Investors were left unimpressed by the US government's tax-relief plans to stimulate the economy.
The Footsie is now down 10.5 per cent on the opening mark of 6456.9 this year - the worst opening since records began in 1936.
The grim economic outlook comes as Gordon Brown has announced a rescue plan for the ailing Northern Rock.
The Treasury aims to sell millions of Government-backed bonds which will effectively prop up the bank, a move which is likely to make it more attractive to private investors.
The news sent shares in the stricken bank soaring this morning.
Mark Outten, senior trader at GFT Global Markets, said: "There is a general nervousness in the markets at the moment over an economic slowdown."

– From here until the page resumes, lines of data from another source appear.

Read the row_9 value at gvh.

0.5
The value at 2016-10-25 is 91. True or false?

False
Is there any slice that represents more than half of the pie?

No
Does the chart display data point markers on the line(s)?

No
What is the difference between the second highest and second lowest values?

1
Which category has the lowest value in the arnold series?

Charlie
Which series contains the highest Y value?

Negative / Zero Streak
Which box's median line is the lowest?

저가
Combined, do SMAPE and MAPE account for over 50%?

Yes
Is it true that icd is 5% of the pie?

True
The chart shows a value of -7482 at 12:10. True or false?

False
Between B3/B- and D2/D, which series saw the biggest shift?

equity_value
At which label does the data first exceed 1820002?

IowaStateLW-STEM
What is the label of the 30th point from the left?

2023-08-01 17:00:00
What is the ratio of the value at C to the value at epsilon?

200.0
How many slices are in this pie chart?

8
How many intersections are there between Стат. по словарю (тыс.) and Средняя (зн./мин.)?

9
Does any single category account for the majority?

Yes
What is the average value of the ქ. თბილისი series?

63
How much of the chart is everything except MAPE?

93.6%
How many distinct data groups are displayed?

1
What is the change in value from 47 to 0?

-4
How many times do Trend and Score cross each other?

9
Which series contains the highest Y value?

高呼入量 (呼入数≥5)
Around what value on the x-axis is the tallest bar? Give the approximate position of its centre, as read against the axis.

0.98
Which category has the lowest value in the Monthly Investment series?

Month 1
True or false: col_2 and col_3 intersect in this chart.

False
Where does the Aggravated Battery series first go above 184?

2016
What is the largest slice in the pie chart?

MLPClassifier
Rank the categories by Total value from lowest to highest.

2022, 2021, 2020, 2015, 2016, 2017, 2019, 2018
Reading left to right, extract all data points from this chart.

Last week, the index dipped below the 6,000 barrier for the first time since the start of the credit crunch in August.
Earlier this morning, the Footsie was almost 170 points lower, touching levels not seen since August 2006.
Just a handful of shares were in positive territory, including Friends Provident, which was buoyed by talk of a bid for the life assurer.
Markets also fell in Europe, with the CAC-40 in Paris down more than 3 per cent and the Dax in Frankfurt down almost 3 per cent as they digested the news from across the Atlantic.
On Friday, President George Bush unveiled plans for a special package of measures worth billions of dollars to help avoid a downturn in the US economy.
He said the growth package would have to be big enough to make a difference to the "large and dynamic" US economy.
But US shares turned sharply lower following the announcement, with some market participants saying that Mr Bush's plan did not go far enough.